The Ryder Cup: What makes golf’s most savage enmity so special?
The 41st Ryder Cup tees of next month at the Hazeltine National Golf Club in Chaska, Minnesota. The biennial brawl between the greats from US and Europe is contemplated as conceivably the biggest event in the golfing calendar.
The Ryder Cup is one of those last sporting events founded on prestige rather than prize money. The Ryder Cup marks the end of the golfing season of that particular year.
So where does it come from, how does it work and what makes it so special?
The outset of the RYDER CUP.
Prior to the Open championship 1921, a tournament was played among the United States and Great Britain which was won by the Great Britain. Five years later in 1926 a similar event played in Wentworth, was again won by the Great Britain. This was the time when Samuel Ryder, a golf-mad businessman, noticed the golfers from the two countries resulting in the birth of the Ryder cup.
The 1st official Ryder cup was held in 1927 at the Worcester Country Club in Worcester, Massachusetts and thereafter it is held every two years, alternating the venue between Europe and the United States.

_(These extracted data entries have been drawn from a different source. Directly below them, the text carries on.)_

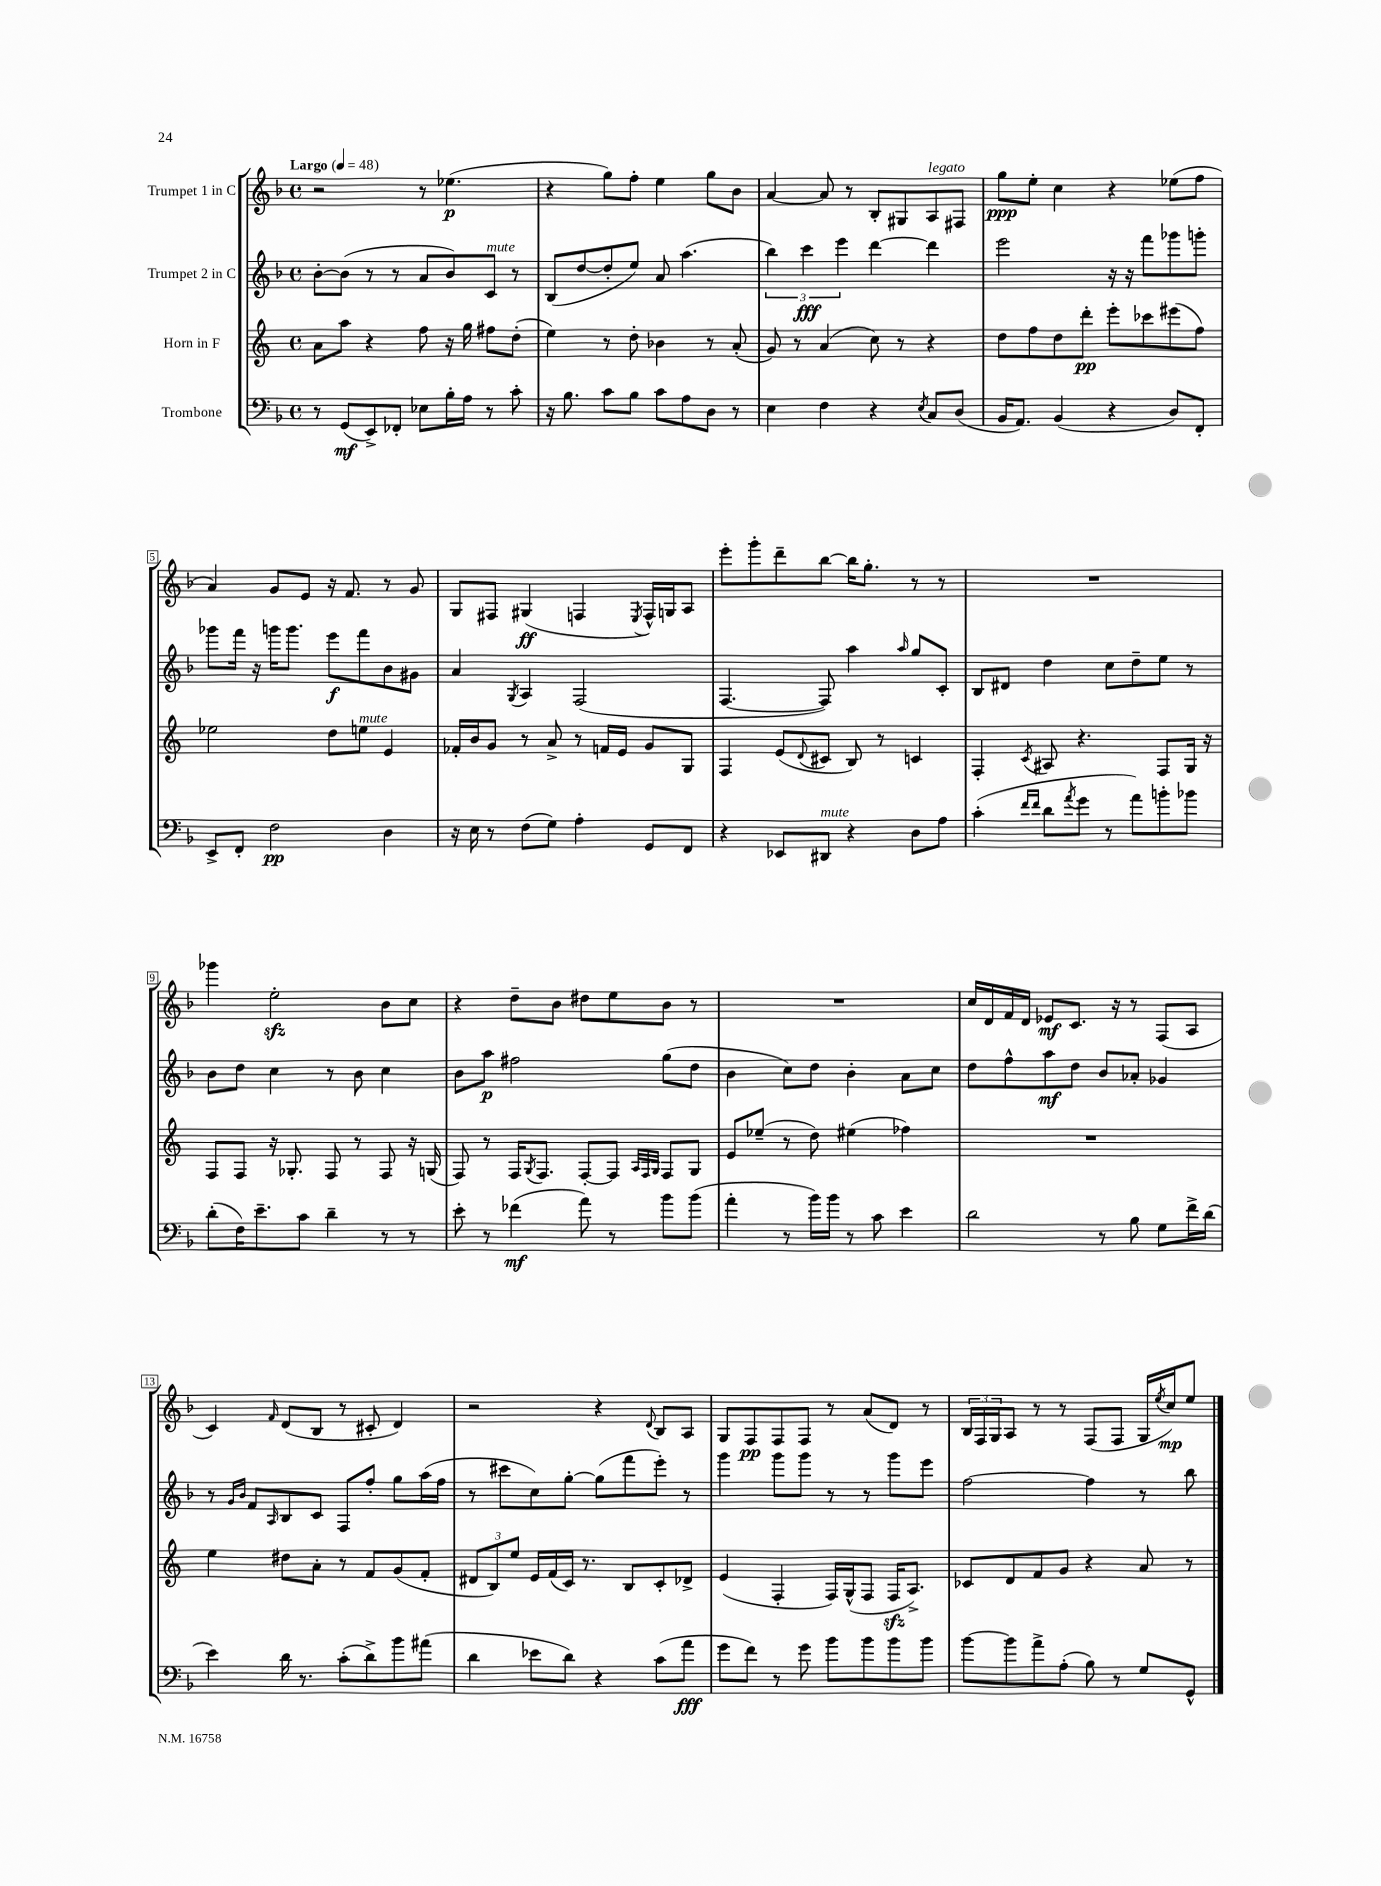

**kern	**kern	**kern	**kern
*staff4	*staff3	*staff2	*staff1
*clefF4	*clefG2	*clefG2	*clefG2
*k[b-]	*k[]	*k[b-]	*k[b-]
*M4/4	*M4/4	*M4/4	*M4/4
*met(c)	*met(c)	*met(c)	*met(c)
*MM48	*MM48	*MM48	*MM48
8r	8a	[8b-'	2r
(8GG	8aa	(8b-]	.
8EE^)	4r	8r	.
8FF-'	.	8r	.
8E-	8ff	8a	8r
16B-'	16r	8b-)	(4.ee-
16A	16gg	.	.
8r	8ff#	8c	.
8c'	(8dd'	8r	.
=	=	=	=
16r	4ee)	(8B-	4r
8.B-	.	.	.
.	.	[8dd	.
8c	8r	8dd']	8gg)
8B-	8dd'	8ee)	8ff'
8c	4b-	8a	4ee
8A	.	(4.aa	.
8D	8r	.	8gg
8r	(8a'	.	8b-
=	=	=	=
4E	8g)	6bb-)	[4a
.	8r	.	.
.	.	6ccc	.
4F	(4a	.	8a]
.	.	6eee	.
.	.	.	8r
4r	8cc)	[4ddd	8B-'
.	8r	.	8G#
8qE	.	.	.
8C	4r	4ddd]	8A
(8D	.	.	8F#
=	=	=	=
16BB-	8dd	2eee	8gg
8.AA)	.	.	.
.	8ff	.	8ee'
(4BB-	8dd	.	4cc
.	8ddd'	.	.
4r	8eee'	16r	4r
.	.	16r	.
.	8ccc-	8fff	.
8D)	(8eee#	8ggg-	(8ee-
8FF'	8ff)	8ggg'	8ff
=	=	=	=
8EE^	2ee-	8ggg-	4a)
8FF'	.	16fff	.
.	.	16r	.
2F	.	16ggg	8g
.	.	8.ggg	.
.	.	.	8e
.	8dd	8eee	16r
.	.	.	8.f
.	8ee	8fff	.
4D	4e	8b-	8r
.	.	8g#	8g
=	=	=	=
16r	16f-'	4a	8G
16E	16b	.	.
8r	8g	.	8F#
.	.	8qG	.
(8F	8r	4A	(4G#
8G)	8a^	.	.
4A'	8r	(2F	4F
.	16f	.	.
.	16e	.	.
.	.	.	8qE
8GG	8g	.	16F^^)
.	.	.	16G
8FF	8G	.	8A
=	=	=	=
4r	4F	[4.F	8eee'
.	.	.	8ggg'
8EE-	(8e	.	8ddd~
.	8qqd	.	.
8DD#	8c#	8F])	[8bb-
4r	8B)	4aa	16bb-]
.	.	.	8.gg'
.	8r	.	.
.	.	16qqaa	.
8D	4c	8gg	8r
8A	.	8c'	8r
=	=	=	=
(4c'	4F'	8B-	1r
.	.	8d#	.
16qqf	.	.	.
16qqf	8qc	.	.
8d	8A#	4dd	.
8qa	.	.	.
8g	4.r	.	.
8r	.	8cc	.
8a)	.	8dd~	.
8b'	8F	8ee	.
8b-	16G	8r	.
.	16r	.	.
=	=	=	=
(8d'	8F	8b-	4ggg-
16F)	8F	8dd	.
8.e~	.	.	.
.	16r	4cc	2ee'
.	8.G-'	.	.
8c	.	.	.
4d~	8F	8r	.
.	8r	8b-	.
8r	8F	4cc	8b-
8r	16r	.	8cc
.	(16G	.	.
=	=	=	=
8e'	8F)	8b-	4r
8r	8r	8aa	.
(4f-	16F	2ff#	8dd~
.	8qG	.	.
.	8.F	.	.
.	.	.	8b-
8a)	[8F'	.	8dd#
8r	8F]	.	8ee
.	32qqA	.	.
.	32qqF	.	.
.	32qqG	.	.
8b-	8F	(8gg	8b-
(8b-	8G	8dd	8r
=	=	=	=
4a'	8e	4b-	1r
.	(8ee-~	.	.
8r	8r	8cc)	.
16b-)	8dd)	8dd	.
16b-	.	.	.
8r	(4ee#	4b-'	.
8c	.	.	.
4e	4ff-)	8a	.
.	.	8cc	.
=	=	=	=
2d	1r	8dd	16cc
.	.	.	16d
.	.	8ff^^	16f
.	.	.	16d
.	.	8aa	8e-
.	.	8dd	8.c
8r	.	8b-	.
.	.	.	16r
8B-	.	8a-'	8r
8G	.	4g-	(8F
16f^	.	.	8A
(16d	.	.	.
=	=	=	=
4e)	4ee	8r	4c)
.	.	16qqg	.
.	.	16qqb-	.
.	.	8f	.
.	.	16qqA	16qqf
16d	8dd#	8B-	(8d
8.r	.	.	.
.	8a'	8c	8B-
(8c'	8r	8F	8r
8d^)	8f	8ff'	8c#'
8b-	(8g	8gg	4d)
(8a#	8f'	(16aa	.
.	.	16ff	.
=	=	=	=
4d	12d#	8r	2r
.	12B)	.	.
.	.	8ccc#	.
.	12ee	.	.
8e-	16e	8cc)	.
.	(16f	.	.
8d)	16c)	[8gg'	.
.	8.r	.	.
4r	.	(8gg]	4r
.	8B	8fff	.
.	.	.	8qqd
(8c	8c'	8eee')	8B-
8a	8d-^	8r	8A
=	=	=	=
8g	(4e	4ggg	8G
8f)	.	.	8F
8r	4F'	8ggg	8F
8g	.	8ggg	8F
8b-	16F)	8r	8r
.	(16G^^	.	.
8b-	8F	8r	(8a
8b-	16F	8ggg	8d)
.	8.A^)	.	.
8b-	.	8eee	8r
=	=	=	=
[8b-	8c-	[2ff	24B-
.	.	.	24F
.	.	.	24G
8b-]	8d	.	8A
8a^	8f	.	8r
(8A'	8g	.	8r
8B-)	4r	4ff]	(8F
8r	.	.	8F
8G	8a	8r	16G
.	.	.	8qee
.	.	.	16cc)
8GG^^	8r	8bb-	8ee
==	==	==	==
*-	*-	*-	*-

The American Dominance and the inclusion of the Continental Europe:
The Great Britain won the Ryder cup only three times out of the 22, played between 1927 and 1977. Thus, the golfers from America dominated the Ryder cup in between these five decades. Such American dominance brought the idea of including the golfers from the other parts of Europe to up the level of competition.
The great Jack Nicklaus initiated the process of inclusion of golfers from continental Europe. This was the time when young and talented golfers like Seve Ballesteros and Bernhard Langer improved the level of competition, but Europe still had to wait until 1985 to beat the US for the first time since 1957.
Team Selection and Format of the Ryder Cup:
There are 12 players in each team. Nine qualify automatically through their ranking, and three are ‘wildcards’ chosen by the Captain of the respective team.
A total of 28 matches are played, each carries one point to the winners. The first two days see fourball and foursome matches and the final day sees 12 singles matches as Europe and the US go head to head.
Fourball matches involve four players, two from each side, and the player with the lowest score wins the hole for his team.
Foursomes are more like doubles, with two players from each team taking it in turns to take a shot. The final day sees 12 singles matches as Europe and the US go head to head.
Samuel Ryder and the trophy:
Samuel Ryder, a Brit, an avid golfer, and a successful businessman, commissioned a trophy in 1926 to serve as the prize in a proposed goodwill competition pitting British professional golfers against their American counterparts.
Ryder spent £250 to have the trophy created. It was designed by the Mappin & Webb Company in the form of a golden chalice, with the small figure of a golfer on top of the lid.
The Ryder Cup trophy is:
- 17 inches in height;
- Nine inches in width (handle to handle);
- Four pounds in weight;
- The cup sits atop a wooden base, around which is a gold band. On the band are engraved the scores of each Ryder Cup played.
The little guy on the top of the trophy is modelled on British professional Abe Mitchell, Samuel Ryder’s friend and golf instructor.
Why does it mean so much?
The Ryder Cup’s significance lies in the fact that this cup is one of the few that pitches the dominant US against an overseas opponent. The single man game of golf turns into a team game in the Ryder Cup which makes it more special. The match-play scoring system pits the players against each other rather than the courses, the controversies thus follow, the TV companies also cash in the drama.
The Ryder cup was always dominated by the Americans but Europe have won the last two cups by a single point and of the last 13 tournaments, ten have been decided by two points or less.
The 2016 Ryder Cup is scheduled to be held next month in the United States from September 30 to October 2, 2016, at the Hazeltine National Golf Club in Chaska, Minnesota. Europe enters the competition as the cup holders, having won in 2014 in Scotland for their third consecutive win.